Justice

How Wisconsin Became the Home of Black Incarceration

The unrest in Milwaukee cannot be separated from the historic mass incarceration of black residents there and across Wisconsin.
Police meet a group of protesters in Milwaukee on Sunday, Aug. 14, 2016.Jeffrey Phelps/AP

Milwaukee remains in a state of civil unrest following the officer-involved killing last weekend of Sylville K. Smith, a 23-year-old black male who police claim was fleeing from a traffic stop. The reasons for the unrest are as complex and historical as they are urgent. In Milwaukee, as in much of America, black residents suffer intense neighborhood segregation, income inequality, and a disproportionate amount of officer-involved shootings.

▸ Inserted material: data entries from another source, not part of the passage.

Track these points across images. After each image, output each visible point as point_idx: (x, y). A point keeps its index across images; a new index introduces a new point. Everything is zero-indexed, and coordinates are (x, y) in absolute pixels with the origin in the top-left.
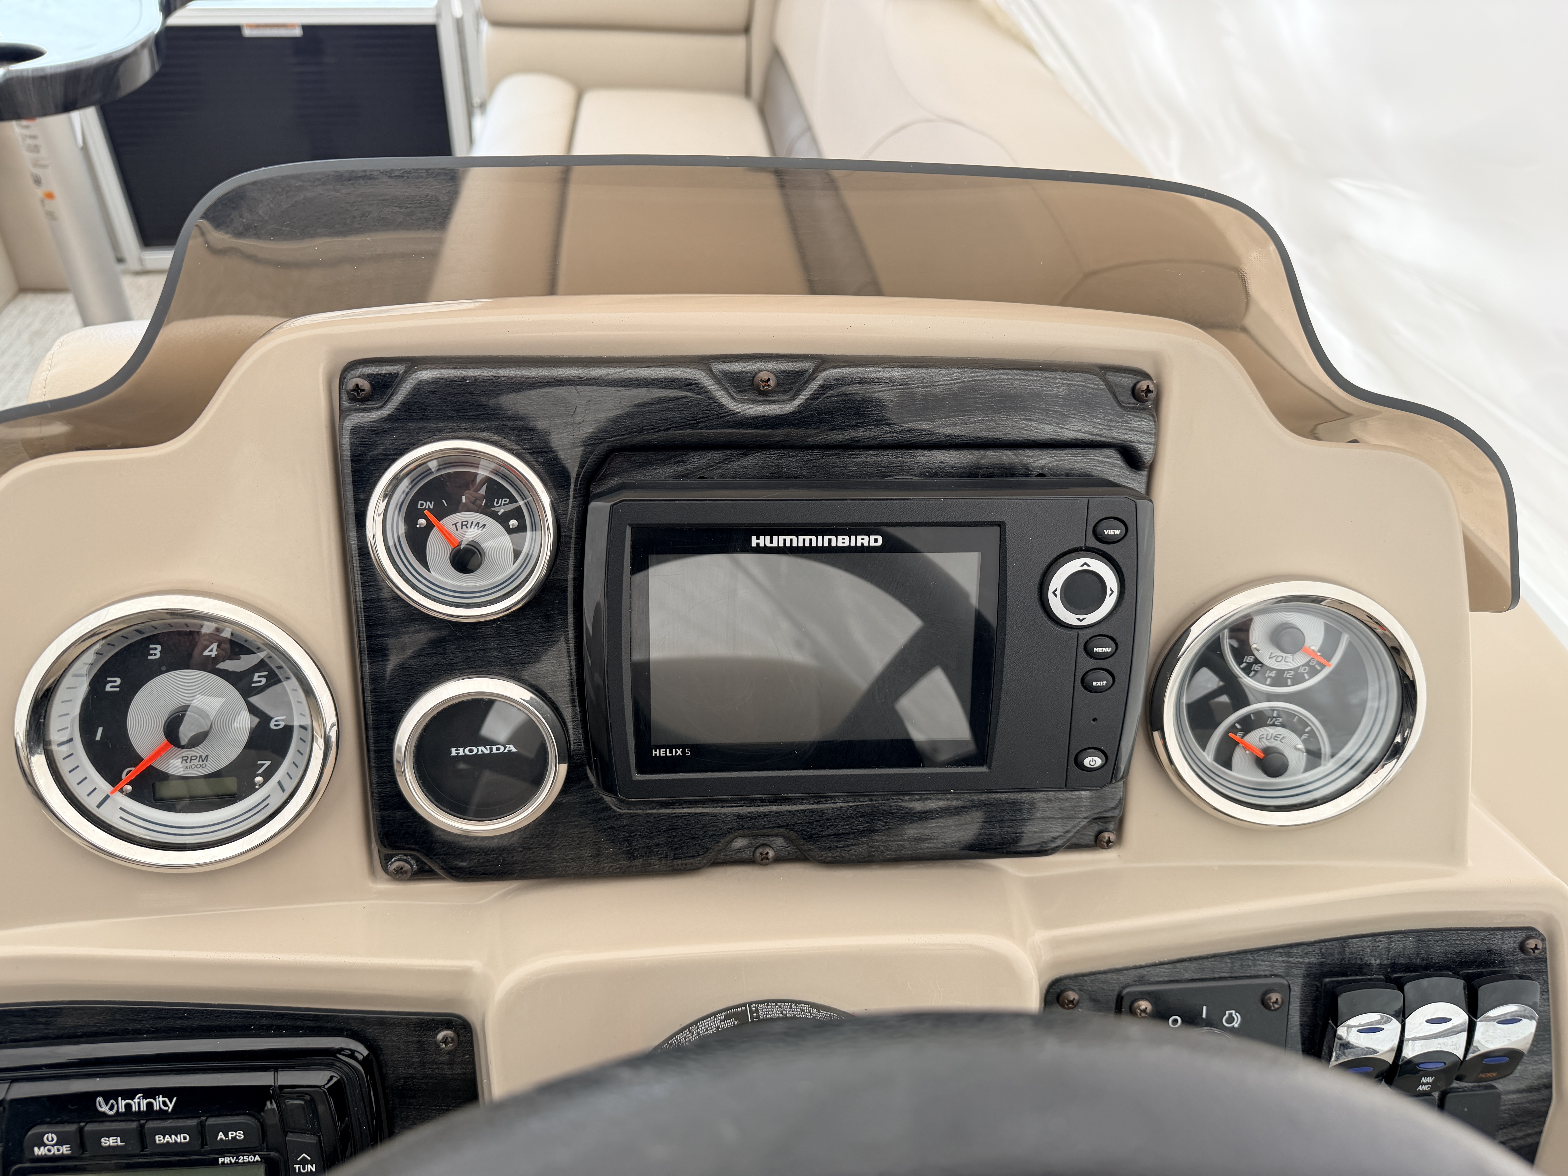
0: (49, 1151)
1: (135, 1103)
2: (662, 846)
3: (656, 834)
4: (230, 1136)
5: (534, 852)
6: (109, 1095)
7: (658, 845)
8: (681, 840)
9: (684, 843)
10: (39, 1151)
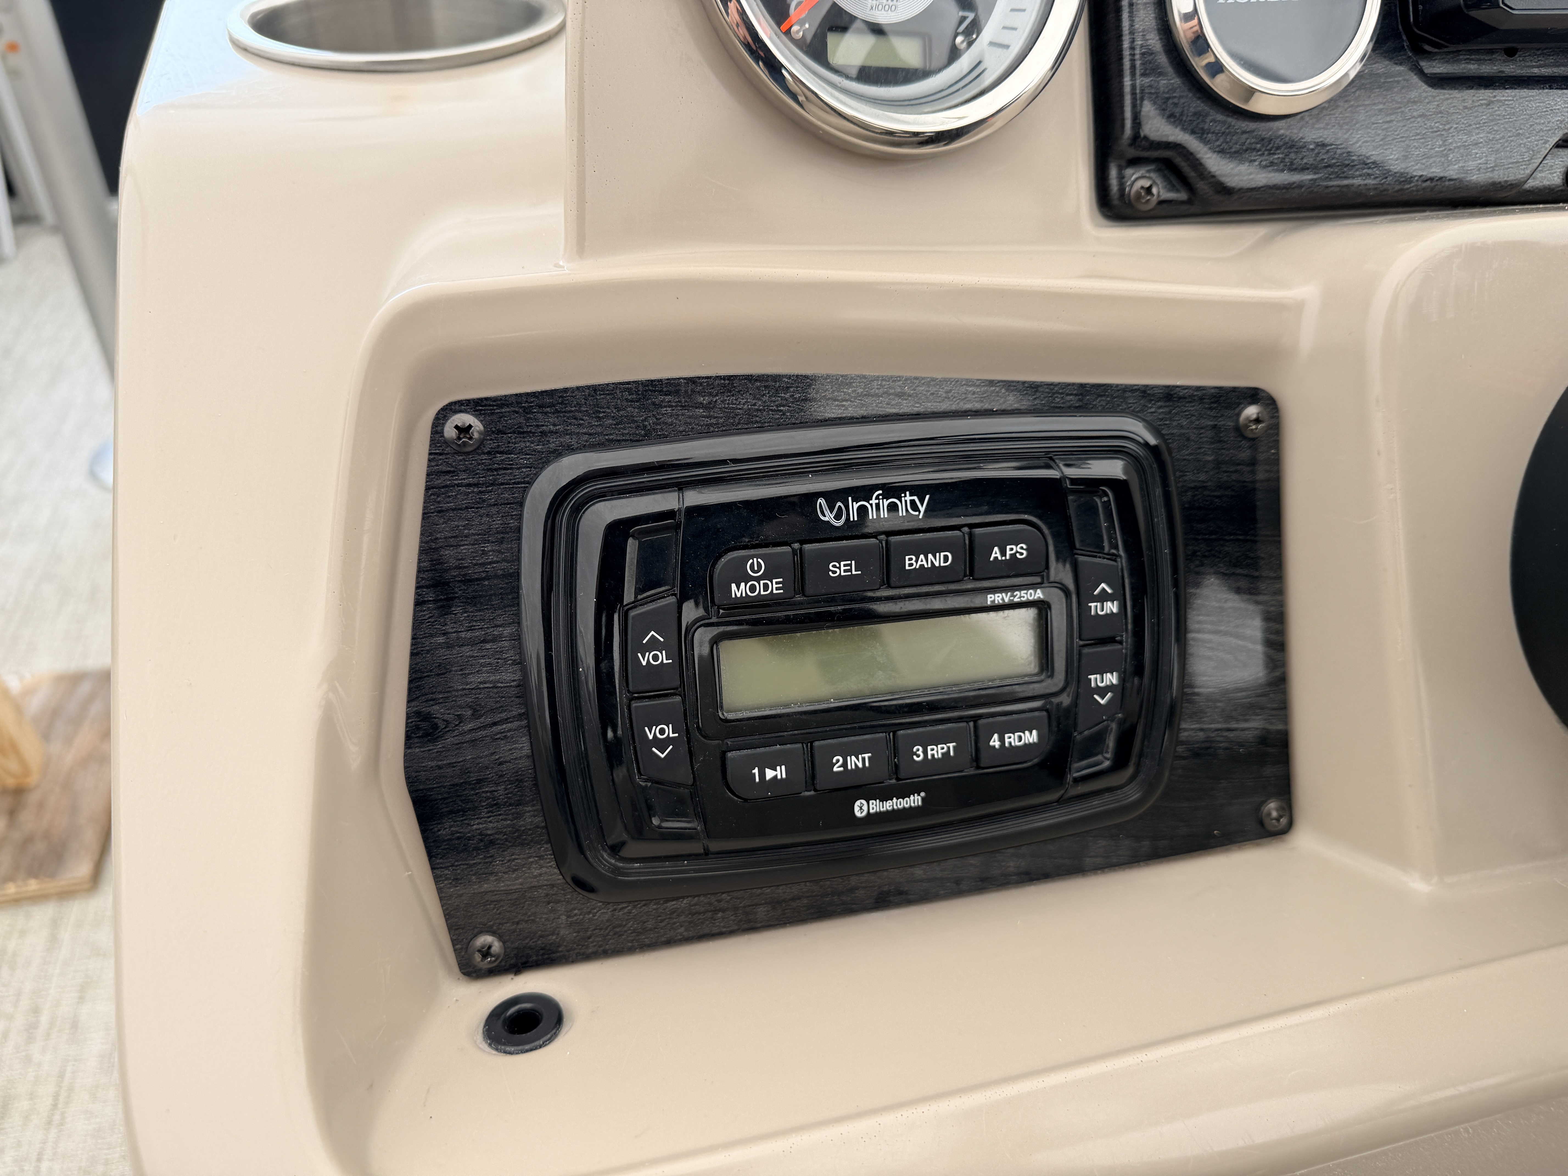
0: (753, 589)
1: (871, 505)
2: (1481, 145)
3: (1474, 126)
4: (1008, 553)
5: (1328, 150)
6: (832, 497)
7: (1476, 144)
8: (1503, 137)
9: (1507, 141)
10: (738, 591)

But the rates of incarceration for black males set Milwaukee, and Wisconsin more broadly, apart from the rest of the country.

Beverly Walker is a Milwaukee resident whose husband has been incarcerated for nearly two decades after he was found guilty as an accessory to an armed robbery in which no one was injured. Walker has fought for his parole for nearly a decade. She says the riots must be understood in the context of African-American residents’ long-simmering frustration over the city’s excessive incarceration of black men.

“The community is out, trying to get the attention of the governor and the legislature, and we’re just not getting what we need,” says Walker. “It’s creating frustration. A lot of those kids out there don’t even have fathers. Their fathers are sitting in prison for something they should already be out for.”

The riots broke out in Milwaukee’s Sherman Park on Sunday, just a few blocks away from the city’s 53206 zip code, which is 95 percent black and has the highest incarceration rate in the country. In 53206, where Walker lives, nearly every residential block has multiple numbers of ex-offenders with prison records as of 2012.